Robson has a slightly different opinion about the event: "I am actually surprised that it hadn't happened before. I visited the Knitting Factory during one of the first trips I made to New York and they were putting on online gigs, which I think were live. So I am surprised it hasn't happened earlier. I think it's a good thing to be involved with and I hope it's going to happen more." The experience wasn't trouble-free, however: for much of the time when listening in Second Life the sound of a louder-than-normal live audience obscured the sound of the musicians, and there were occasions when the sound broke up badly in the virtual nightclub. "Yeah," agrees Robson "it was a pretty loud audience. But I think it was almost frontier stuff and I'm sure it'll get a lot slicker as people do more gigs. That's why I wanted to be involved in it for the first time."

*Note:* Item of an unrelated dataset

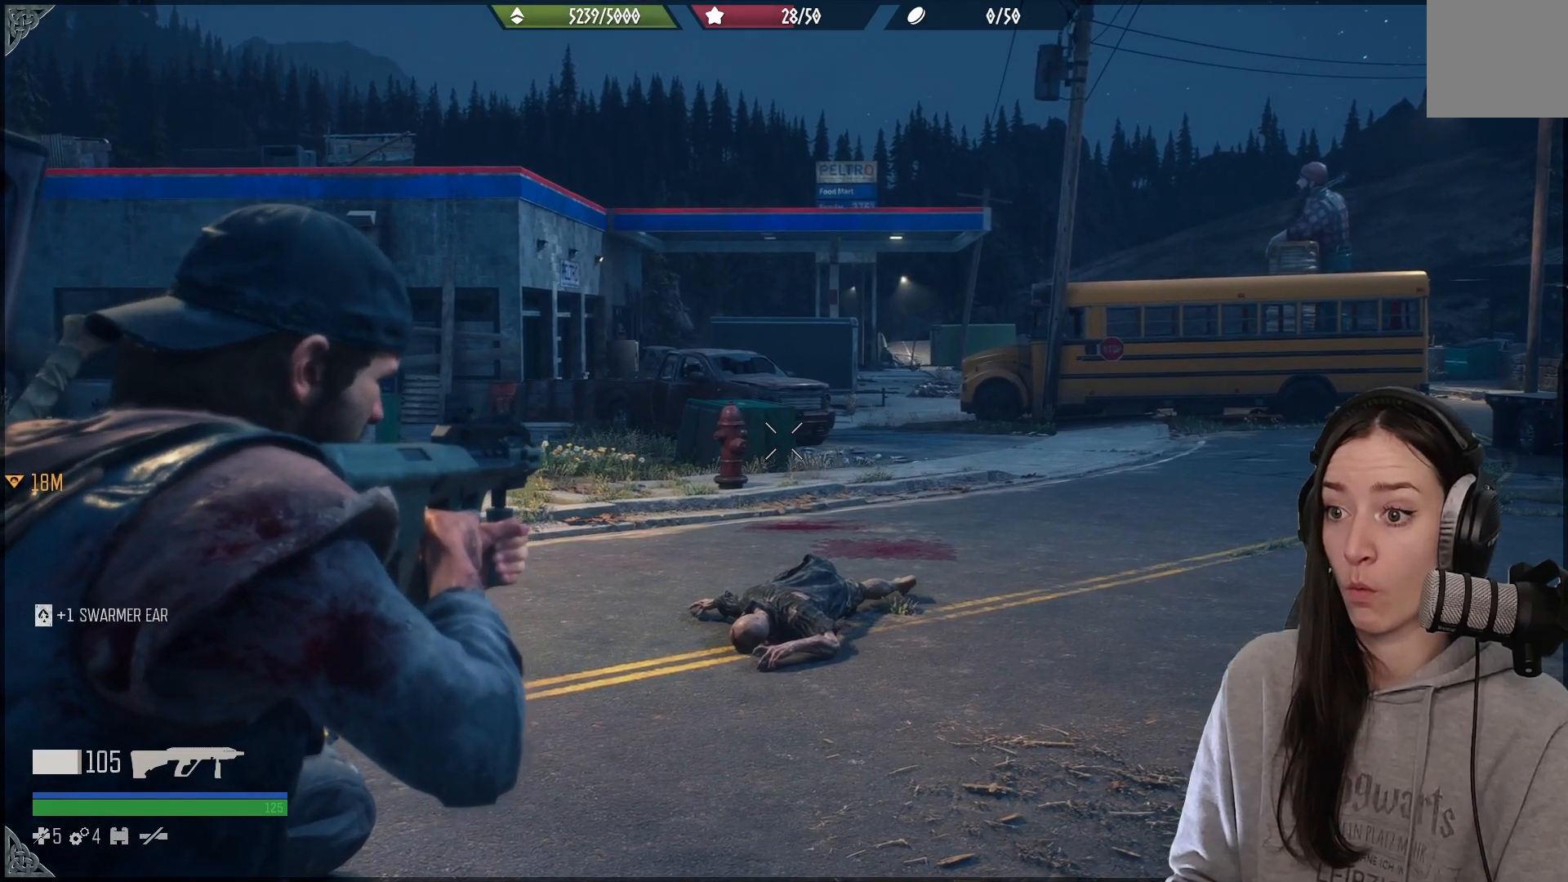
{"buttons": ["L2"], "left_stick": "center", "right_stick": "center", "events": []}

The addition of a large screen to the club environment may have had a slightly negative impact on the live event, as Siegel noted that the people at the rear of the club tended to watch the screen rather than the band on stage: "They were less involved with the gig whereas the people at the front were into the band itself." "But that brings up another point..." adds Robson. "We, like most jazz musicians I guess, are keen to play to younger audiences, but what comes along with that sometimes is that you play to people who've never been to see jazz music before. So in a way they don't know how to deal with it. Last night there was a pretty noisy birthday party in there. But we love playing places like that even though it can be a little bit hard with the noisewhich got a bit too much towards the endbut mostly we get a great vibe off of playing to people like that. Quite often they'll say 'Oh, we didn't think we liked jazz but we really loved that.' So it's really worthwhile for us to do these things."

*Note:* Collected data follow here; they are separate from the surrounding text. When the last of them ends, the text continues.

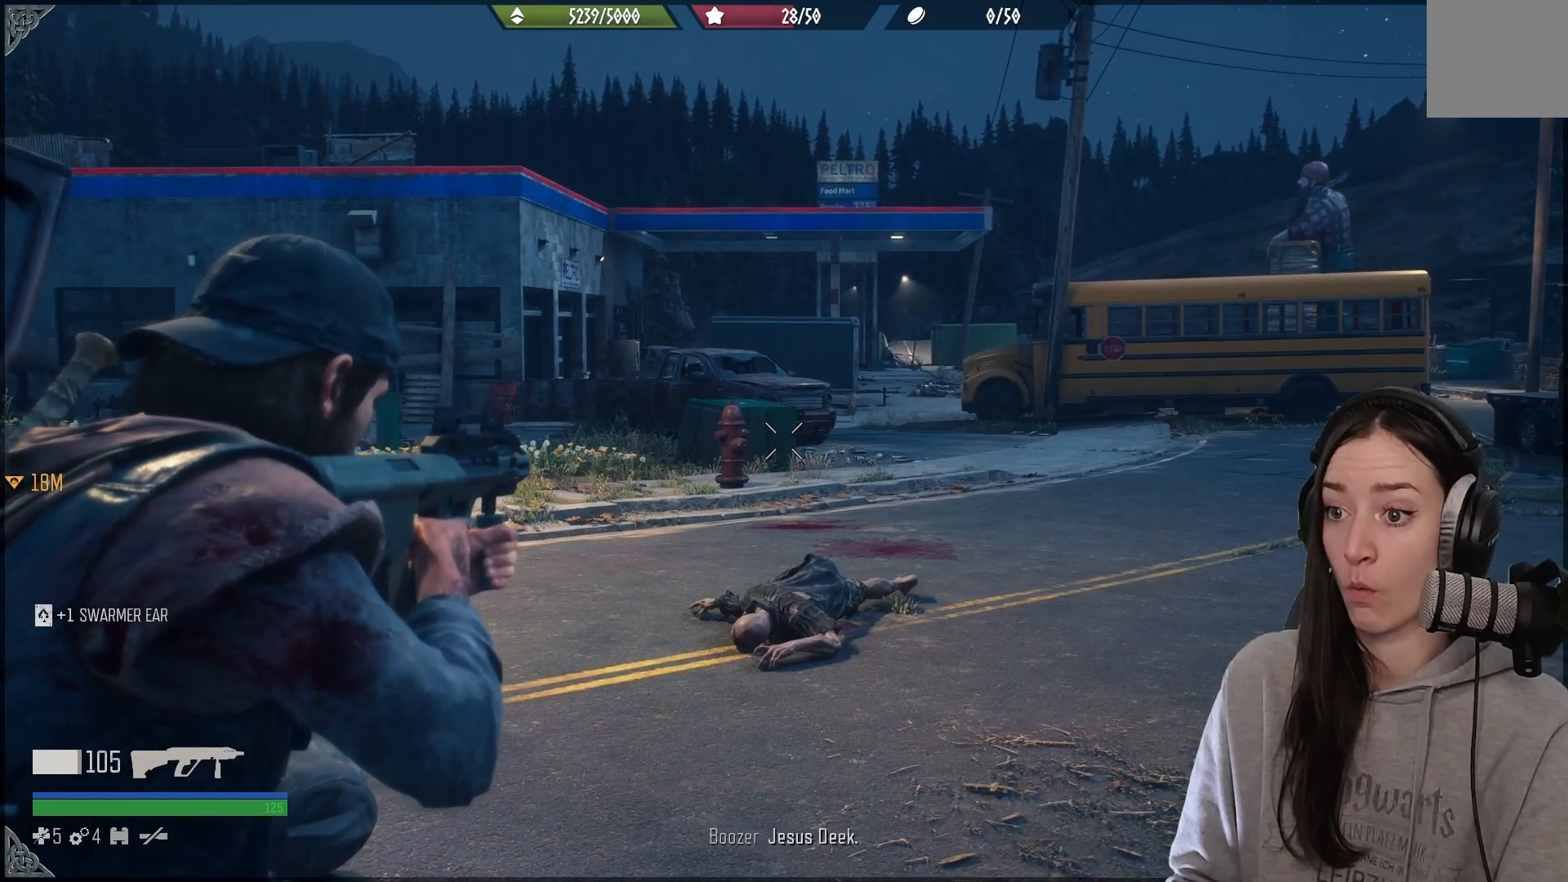
{"buttons": ["L2"], "left_stick": "center", "right_stick": "center", "events": []}
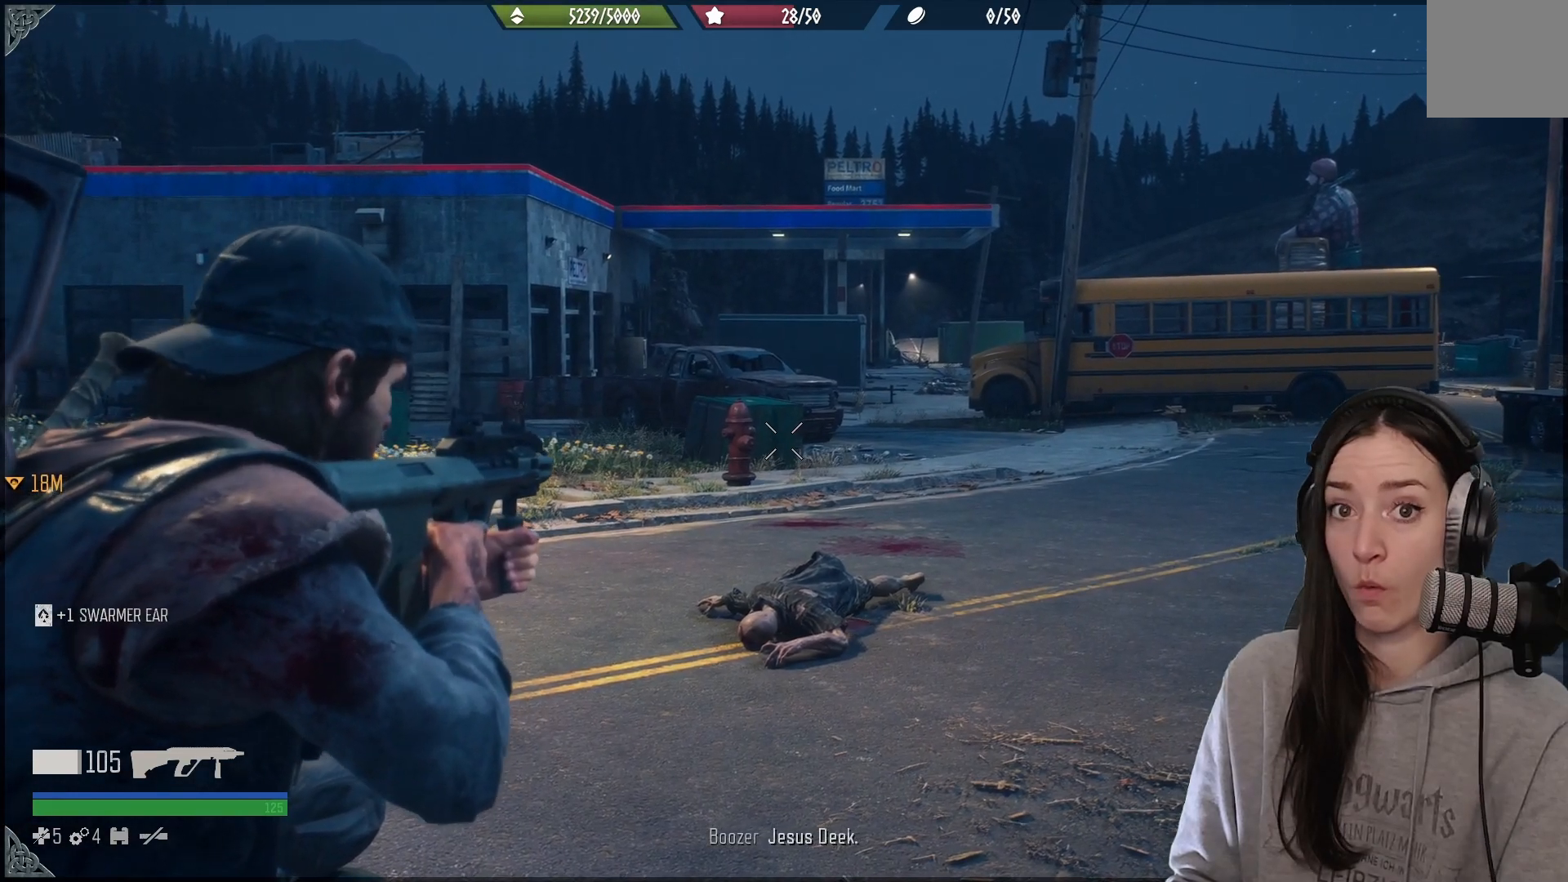
{"buttons": ["L2"], "left_stick": "center", "right_stick": "center", "events": []}
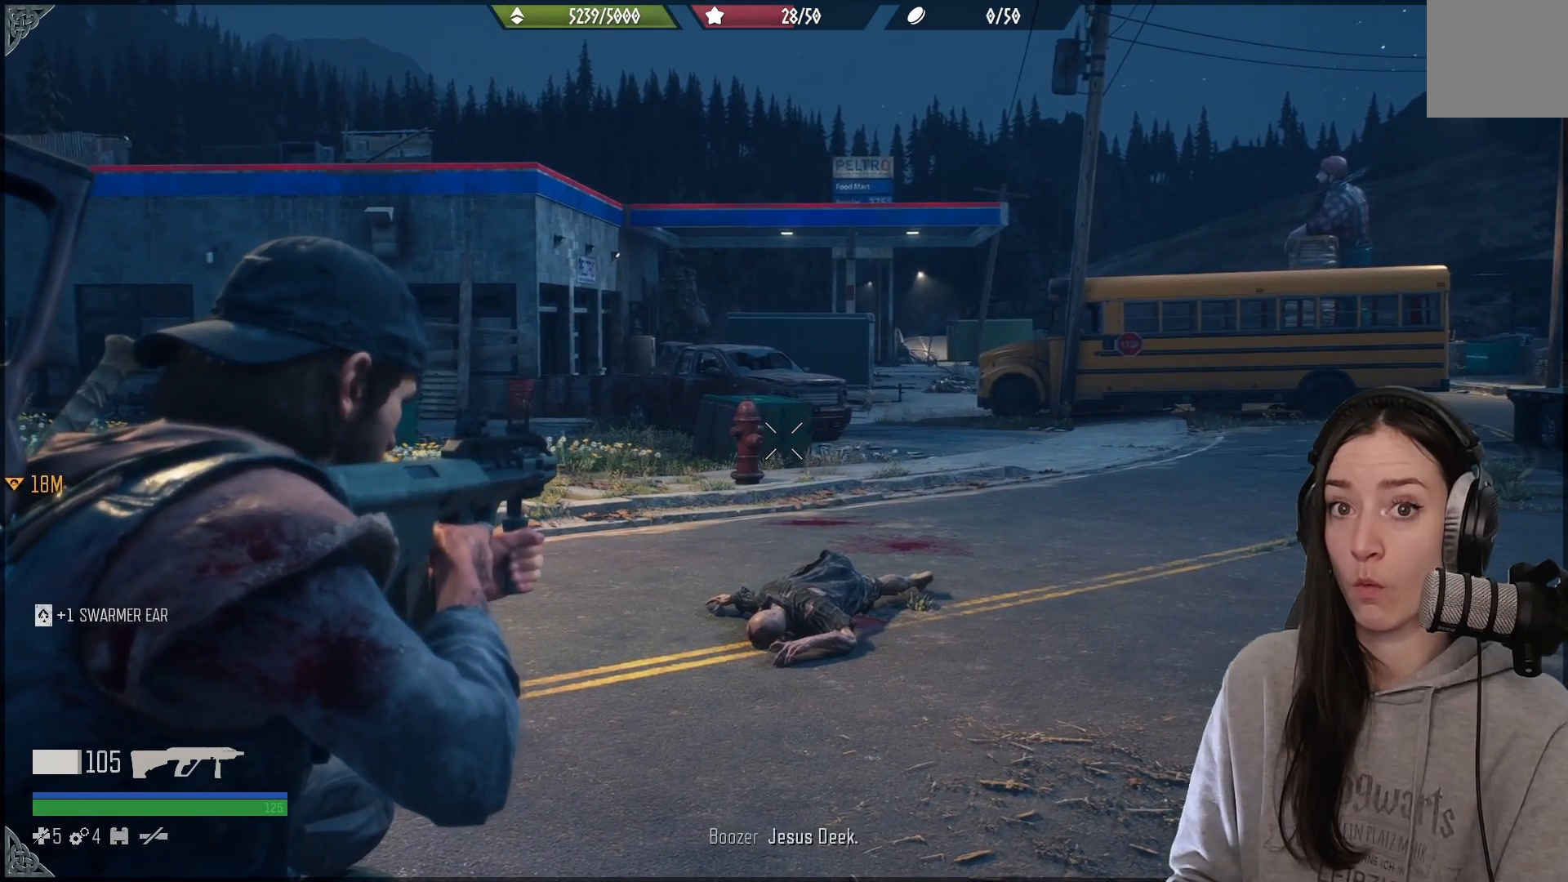
{"buttons": ["L2"], "left_stick": "center", "right_stick": "down", "events": [[417, "right_stick", "down"]]}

Partisans performing on Second Life
Technical problems are there to be overcome, and both of the musicians are optimistic about the future of the virtual jazz gig. Siegel's experience of the virtual gig has made him more ambitious: "Now we've done that, can we put in a request to play the first gig in space? I'd love to play a weightless saxophone." Robson agrees on a trip into space, but not for performance purposes: "We could do with a holiday" he suggests.